Three things to know first.
- It reads digital PDFs
- The kind you download from online banking. A scanned or photographed statement isn’t supported yet — you’ll get a clear answer, not a bad conversion.
- Bank accounts only
- Credit-card statements aren’t supported and are rejected with a clear message rather than converted wrongly.
- One statement at a time
- Up to 10 MiB and 20 pages per statement, free during beta — the exact limits are published, and nothing is silently truncated.
Owners ask
Do I need to know bookkeeping terms?
No. Anything flagged comes with a plain-language reason, and the balance check is simple arithmetic: the opening balance plus the transactions should equal the closing balance.
How much does it cost?
Nothing during beta, within the stated limits: one digital bank-statement PDF at a time, up to 10 MiB and 20 pages. No account, email, or card.

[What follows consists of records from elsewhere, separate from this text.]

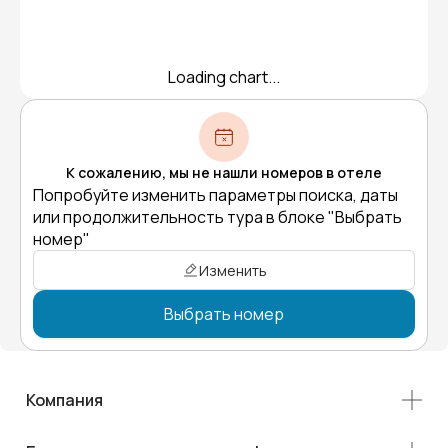
Loading chart...
К сожалению, мы не нашли номеров в отеле
Попробуйте изменить параметры поиска, даты
или продолжительность тура в блоке "Выбрать
номер"
Изменить
Выбрать номер
Компания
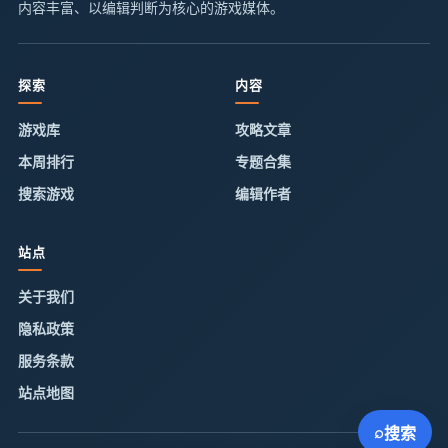
内容丰富、以编辑判断为核心的游戏媒体。
探索
内容
游戏库
攻略文章
本周排行
专题合集
搜索游戏
编辑作者
站点
关于我们
隐私政策
服务条款
站点地图
⌕
搜索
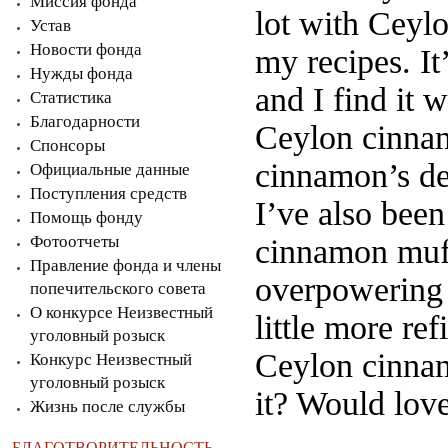
Миссия фонда
lot with Ceylo
Устав
Новости фонда
my recipes. I
Нужды фонда
and I find it 
Статистика
Благодарности
Ceylon cinnam
Спонсоры
cinnamon’s del
Официальные данные
Поступления средств
I’ve also bee
Помощь фонду
Фотоотчеты
cinnamon muff
Правление фонда и члены
overpowering t
попечительского совета
О конкурсе Неизвестный
little more re
уголовный розыск
Ceylon cinnam
Конкурс Неизвестный
уголовный розыск
it? Would love
Жизнь после службы
БЛАГОТВОРИТЕЛЬНОСТЬ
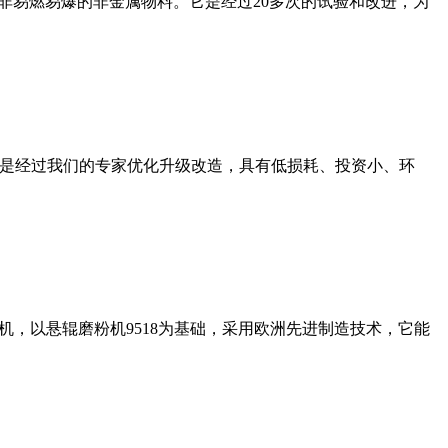
非易燃易爆的非金属物料。它是经过20多次的试验和改进，为
机是经过我们的专家优化升级改造，具有低损耗、投资小、环
，以悬辊磨粉机9518为基础，采用欧洲先进制造技术，它能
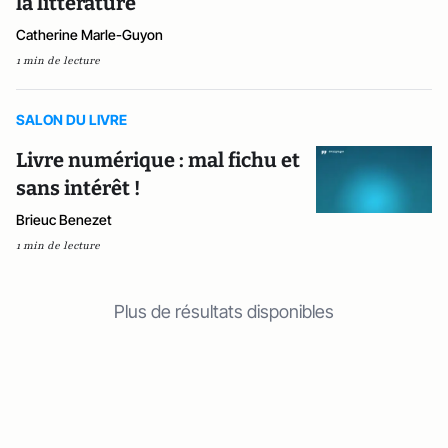
la littérature
Catherine Marle-Guyon
1 min de lecture
SALON DU LIVRE
Livre numérique : mal fichu et
sans intérêt !
Brieuc Benezet
1 min de lecture
Plus de résultats disponibles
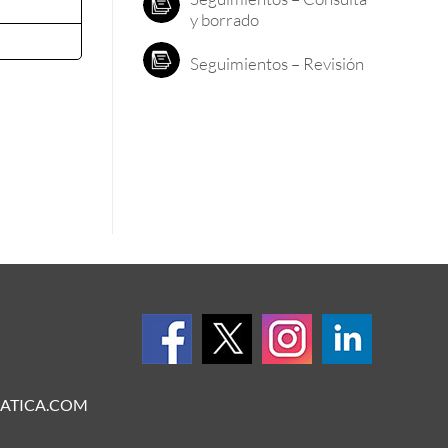
y borrado
Seguimientos – Revisión
ATICA.COM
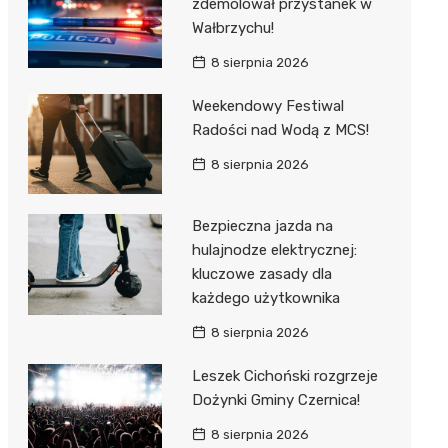
zdemolował przystanek w
Wałbrzychu!
8 sierpnia 2026
Weekendowy Festiwal
Radości nad Wodą z MCS!
8 sierpnia 2026
Bezpieczna jazda na
hulajnodze elektrycznej:
kluczowe zasady dla
każdego użytkownika
8 sierpnia 2026
Leszek Cichoński rozgrzeje
Dożynki Gminy Czernica!
8 sierpnia 2026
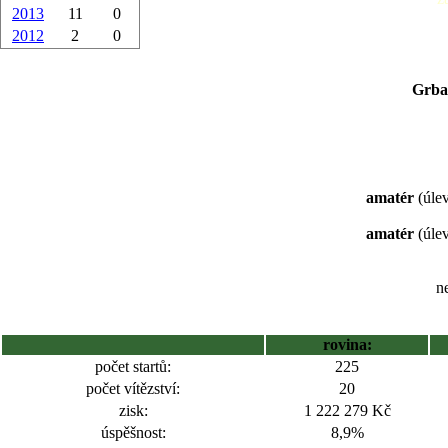
2013
11
0
2012
2
0
Grbav
amatér
(úlev
amatér
(úlev
ne
rovina:
počet startů:
225
počet vítězství:
20
zisk:
1 222 279 Kč
úspěšnost:
8,9%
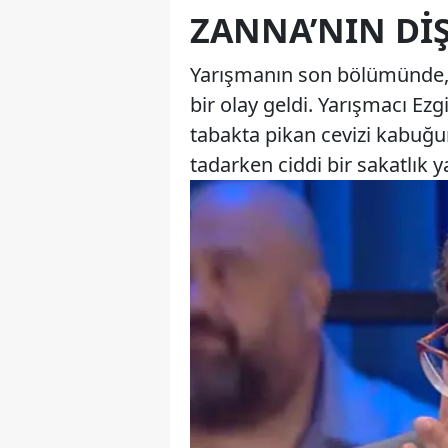
ZANNA’NIN DIŞ
Yarışmanın son bölümünde, j
bir olay geldi. Yarışmacı Ezgi
tabakta pikan cevizi kabuğu
tadarken ciddi bir sakatlık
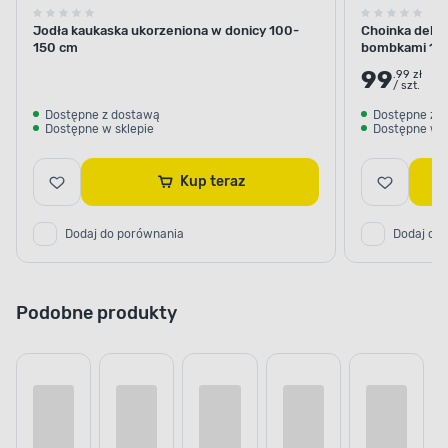
Jodła kaukaska ukorzeniona w donicy 100-
Choinka dekor
150 cm
bombkami 10
99
.99 zł
/ szt.
Dostępne z dostawą
Dostępne z 
Dostępne w sklepie
Dostępne w s
Kup teraz
Dodaj do porównania
Dodaj do
Podobne produkty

What do I do with the file afterwards?
Open the Excel or CSV in your spreadsheet, or hand it to your accountant. If your books live in QuickBooks, Xero, or Sage, there are matching CSV formats you import yourself.
What if the converter gets something wrong?
Anything uncertain is flagged for review rather than silently guessed, and you can fix any row beside the original page before downloading. Where the statement shows balances, the balance check catches totals that don’t add up.
Is my statement safe?
The upload stays private to your session, and you can delete it — the file, source preview, and exports — the moment you are done. Details are on the Security page.